**PAGE TEXT:**
+ + + + +

Getting shocked by DC is much better than AC. But it
can still hurt. You're pretty safe below 48 volts,
DC. Still, best advise is to avoid it in all cases.
So stay away from completing the positive to negative
circuit with your body parts. And you can always have
an unsuspecting ground. So avoid touching a live part
and the chassis at the same time.

Avoid the possibility of shorting any part of the
circuit, like dropping a wrench. This causes flash
and molten metal projectiles. Like welding. These
hurt if they get on your skin or can damage an eye or
start a fire. So wear eye protection. I like to
cover all nearby exposed terminals with dry rags just
in case a tool slips. Just expose one at a time.

I also leave an intermediate connection on the pack
for the last connection made. Try to make that one a
convenient location about mid voltage. The higher the
voltage, the bigger the arc. Best to work in, say, 48
volt sections. If you're unsure of a connection, try
a volt meter across it first. You don't want to put a
large cable across two terminals showing voltage.

+ + + + +

**EXERCISE:** Copy the part of the DC safety notes starting at "Getting shocked by" and ending at "the same time.", word for word.

**SUPPLIED ENTRIES:**

+ + + + +

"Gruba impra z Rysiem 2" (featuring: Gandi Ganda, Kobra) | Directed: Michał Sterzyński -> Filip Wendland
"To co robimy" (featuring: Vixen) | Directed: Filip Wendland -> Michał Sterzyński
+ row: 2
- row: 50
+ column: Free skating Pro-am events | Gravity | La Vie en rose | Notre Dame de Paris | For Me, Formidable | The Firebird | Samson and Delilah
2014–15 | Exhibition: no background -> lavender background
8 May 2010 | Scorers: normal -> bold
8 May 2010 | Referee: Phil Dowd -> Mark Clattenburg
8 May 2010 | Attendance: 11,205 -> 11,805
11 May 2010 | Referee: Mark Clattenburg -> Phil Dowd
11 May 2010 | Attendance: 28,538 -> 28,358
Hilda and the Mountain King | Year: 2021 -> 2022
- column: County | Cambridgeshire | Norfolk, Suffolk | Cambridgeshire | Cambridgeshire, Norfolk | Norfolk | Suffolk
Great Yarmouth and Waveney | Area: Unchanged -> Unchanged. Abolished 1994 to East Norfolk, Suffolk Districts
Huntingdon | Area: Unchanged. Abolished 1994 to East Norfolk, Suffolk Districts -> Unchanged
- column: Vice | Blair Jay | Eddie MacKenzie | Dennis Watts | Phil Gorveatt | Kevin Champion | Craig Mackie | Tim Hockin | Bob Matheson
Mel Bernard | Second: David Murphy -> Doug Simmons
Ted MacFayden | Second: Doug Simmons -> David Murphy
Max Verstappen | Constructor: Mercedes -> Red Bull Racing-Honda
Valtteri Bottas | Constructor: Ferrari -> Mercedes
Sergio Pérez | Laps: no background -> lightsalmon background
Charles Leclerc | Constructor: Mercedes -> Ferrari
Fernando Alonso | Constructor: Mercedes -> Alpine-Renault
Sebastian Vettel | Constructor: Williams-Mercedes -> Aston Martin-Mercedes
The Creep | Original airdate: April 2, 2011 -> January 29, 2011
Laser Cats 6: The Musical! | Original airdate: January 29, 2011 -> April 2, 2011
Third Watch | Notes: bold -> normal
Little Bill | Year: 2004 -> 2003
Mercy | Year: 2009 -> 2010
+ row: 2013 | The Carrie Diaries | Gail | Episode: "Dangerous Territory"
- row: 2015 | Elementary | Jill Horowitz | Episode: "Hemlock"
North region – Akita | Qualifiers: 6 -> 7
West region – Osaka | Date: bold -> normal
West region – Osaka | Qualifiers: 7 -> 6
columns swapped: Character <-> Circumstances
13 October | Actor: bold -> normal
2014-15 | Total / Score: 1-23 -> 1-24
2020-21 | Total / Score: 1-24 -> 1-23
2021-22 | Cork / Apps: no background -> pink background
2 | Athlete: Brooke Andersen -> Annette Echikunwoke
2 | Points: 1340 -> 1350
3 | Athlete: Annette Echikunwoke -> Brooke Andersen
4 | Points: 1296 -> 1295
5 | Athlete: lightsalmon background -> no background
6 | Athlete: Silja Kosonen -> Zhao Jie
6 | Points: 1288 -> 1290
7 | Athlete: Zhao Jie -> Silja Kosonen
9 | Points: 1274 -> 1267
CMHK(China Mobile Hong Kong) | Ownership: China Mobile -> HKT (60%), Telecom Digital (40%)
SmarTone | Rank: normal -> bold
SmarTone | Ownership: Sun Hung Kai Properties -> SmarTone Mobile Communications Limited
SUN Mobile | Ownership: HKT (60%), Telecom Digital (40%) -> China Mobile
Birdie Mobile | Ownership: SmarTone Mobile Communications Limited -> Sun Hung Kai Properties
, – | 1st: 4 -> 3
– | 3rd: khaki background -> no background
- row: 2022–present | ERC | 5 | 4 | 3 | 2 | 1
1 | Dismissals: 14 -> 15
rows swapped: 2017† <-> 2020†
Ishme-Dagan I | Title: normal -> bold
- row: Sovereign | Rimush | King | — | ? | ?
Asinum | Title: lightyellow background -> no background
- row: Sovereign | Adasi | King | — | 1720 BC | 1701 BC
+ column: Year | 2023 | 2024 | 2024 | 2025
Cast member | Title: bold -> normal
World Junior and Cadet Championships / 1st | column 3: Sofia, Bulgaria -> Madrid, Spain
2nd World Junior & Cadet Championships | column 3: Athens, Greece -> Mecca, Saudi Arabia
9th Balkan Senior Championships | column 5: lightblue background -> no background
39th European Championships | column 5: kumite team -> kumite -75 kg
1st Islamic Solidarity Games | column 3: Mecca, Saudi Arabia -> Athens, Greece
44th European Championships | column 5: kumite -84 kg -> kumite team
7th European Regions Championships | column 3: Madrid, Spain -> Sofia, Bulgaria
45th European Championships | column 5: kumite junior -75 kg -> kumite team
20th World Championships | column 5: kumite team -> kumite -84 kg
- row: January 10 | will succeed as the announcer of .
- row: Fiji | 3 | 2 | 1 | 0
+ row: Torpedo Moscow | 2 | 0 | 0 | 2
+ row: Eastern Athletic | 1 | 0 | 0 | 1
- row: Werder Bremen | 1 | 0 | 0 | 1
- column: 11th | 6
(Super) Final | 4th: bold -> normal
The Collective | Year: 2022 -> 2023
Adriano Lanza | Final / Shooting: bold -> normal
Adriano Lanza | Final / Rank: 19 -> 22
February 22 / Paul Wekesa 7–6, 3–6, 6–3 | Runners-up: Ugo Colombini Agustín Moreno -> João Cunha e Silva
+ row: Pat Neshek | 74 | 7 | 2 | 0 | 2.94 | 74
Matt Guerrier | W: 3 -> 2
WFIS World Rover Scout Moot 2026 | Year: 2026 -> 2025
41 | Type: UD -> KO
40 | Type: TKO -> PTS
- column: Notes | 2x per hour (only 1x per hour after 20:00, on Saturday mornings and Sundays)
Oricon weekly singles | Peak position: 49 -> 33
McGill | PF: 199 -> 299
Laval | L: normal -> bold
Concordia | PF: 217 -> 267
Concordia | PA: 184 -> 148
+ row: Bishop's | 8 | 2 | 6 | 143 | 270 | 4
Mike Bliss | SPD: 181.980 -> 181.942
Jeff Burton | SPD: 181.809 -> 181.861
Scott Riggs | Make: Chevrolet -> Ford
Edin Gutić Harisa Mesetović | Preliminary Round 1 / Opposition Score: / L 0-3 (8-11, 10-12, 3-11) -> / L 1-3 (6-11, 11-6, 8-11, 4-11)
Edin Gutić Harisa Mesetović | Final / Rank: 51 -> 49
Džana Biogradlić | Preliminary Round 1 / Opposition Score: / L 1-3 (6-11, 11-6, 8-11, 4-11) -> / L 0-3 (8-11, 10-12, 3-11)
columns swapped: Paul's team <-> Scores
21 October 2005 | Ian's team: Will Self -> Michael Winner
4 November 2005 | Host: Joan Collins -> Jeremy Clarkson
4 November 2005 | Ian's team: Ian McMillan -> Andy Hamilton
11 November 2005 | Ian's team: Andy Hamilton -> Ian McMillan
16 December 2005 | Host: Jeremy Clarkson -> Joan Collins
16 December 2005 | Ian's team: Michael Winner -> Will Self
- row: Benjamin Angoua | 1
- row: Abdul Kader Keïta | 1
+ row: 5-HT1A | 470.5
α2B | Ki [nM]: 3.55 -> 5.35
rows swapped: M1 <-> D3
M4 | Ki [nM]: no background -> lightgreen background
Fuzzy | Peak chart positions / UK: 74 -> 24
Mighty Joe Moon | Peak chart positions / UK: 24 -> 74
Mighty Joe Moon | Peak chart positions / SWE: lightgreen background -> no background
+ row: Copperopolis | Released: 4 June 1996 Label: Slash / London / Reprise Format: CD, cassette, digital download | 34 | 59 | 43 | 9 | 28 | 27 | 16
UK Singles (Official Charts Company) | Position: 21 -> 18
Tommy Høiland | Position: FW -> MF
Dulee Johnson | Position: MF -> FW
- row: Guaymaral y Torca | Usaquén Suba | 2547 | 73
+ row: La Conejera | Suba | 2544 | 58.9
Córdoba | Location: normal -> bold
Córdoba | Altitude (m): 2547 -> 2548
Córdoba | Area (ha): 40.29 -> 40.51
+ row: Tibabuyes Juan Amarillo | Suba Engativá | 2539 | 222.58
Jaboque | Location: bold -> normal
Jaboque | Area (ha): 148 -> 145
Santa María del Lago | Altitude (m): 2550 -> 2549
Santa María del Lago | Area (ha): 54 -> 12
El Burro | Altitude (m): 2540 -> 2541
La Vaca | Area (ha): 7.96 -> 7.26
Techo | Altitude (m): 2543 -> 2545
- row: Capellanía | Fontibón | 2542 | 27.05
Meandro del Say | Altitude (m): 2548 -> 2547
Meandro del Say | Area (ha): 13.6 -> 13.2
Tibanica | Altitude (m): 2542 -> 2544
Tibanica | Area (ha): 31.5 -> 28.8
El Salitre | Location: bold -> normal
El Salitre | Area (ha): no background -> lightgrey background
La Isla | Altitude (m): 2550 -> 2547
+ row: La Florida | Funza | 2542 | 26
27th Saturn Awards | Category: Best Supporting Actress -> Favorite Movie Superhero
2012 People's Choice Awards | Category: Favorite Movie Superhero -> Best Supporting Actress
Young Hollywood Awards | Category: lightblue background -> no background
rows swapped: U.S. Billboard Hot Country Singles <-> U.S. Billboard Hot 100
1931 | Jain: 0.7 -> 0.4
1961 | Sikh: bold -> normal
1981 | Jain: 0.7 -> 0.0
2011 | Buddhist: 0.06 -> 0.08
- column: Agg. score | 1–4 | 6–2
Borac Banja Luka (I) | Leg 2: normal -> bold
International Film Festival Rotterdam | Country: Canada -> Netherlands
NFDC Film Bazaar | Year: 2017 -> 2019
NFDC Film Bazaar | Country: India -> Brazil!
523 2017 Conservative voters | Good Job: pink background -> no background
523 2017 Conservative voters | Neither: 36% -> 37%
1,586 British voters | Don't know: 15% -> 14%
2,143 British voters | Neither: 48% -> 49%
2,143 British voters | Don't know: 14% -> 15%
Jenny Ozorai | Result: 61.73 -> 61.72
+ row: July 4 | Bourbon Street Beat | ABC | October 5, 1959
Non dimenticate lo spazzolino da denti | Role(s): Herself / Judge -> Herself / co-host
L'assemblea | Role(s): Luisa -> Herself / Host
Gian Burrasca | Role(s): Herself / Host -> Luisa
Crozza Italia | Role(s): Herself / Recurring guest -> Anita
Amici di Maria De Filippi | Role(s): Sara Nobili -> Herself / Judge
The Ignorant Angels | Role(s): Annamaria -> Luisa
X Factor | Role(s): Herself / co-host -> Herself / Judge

+ + + + +

**COMPLETED TASK:**
Getting shocked by DC is much better than AC. But it
can still hurt. You're pretty safe below 48 volts,
DC. Still, best advise is to avoid it in all cases.
So stay away from completing the positive to negative
circuit with your body parts. And you can always have
an unsuspecting ground. So avoid touching a live part
and the chassis at the same time.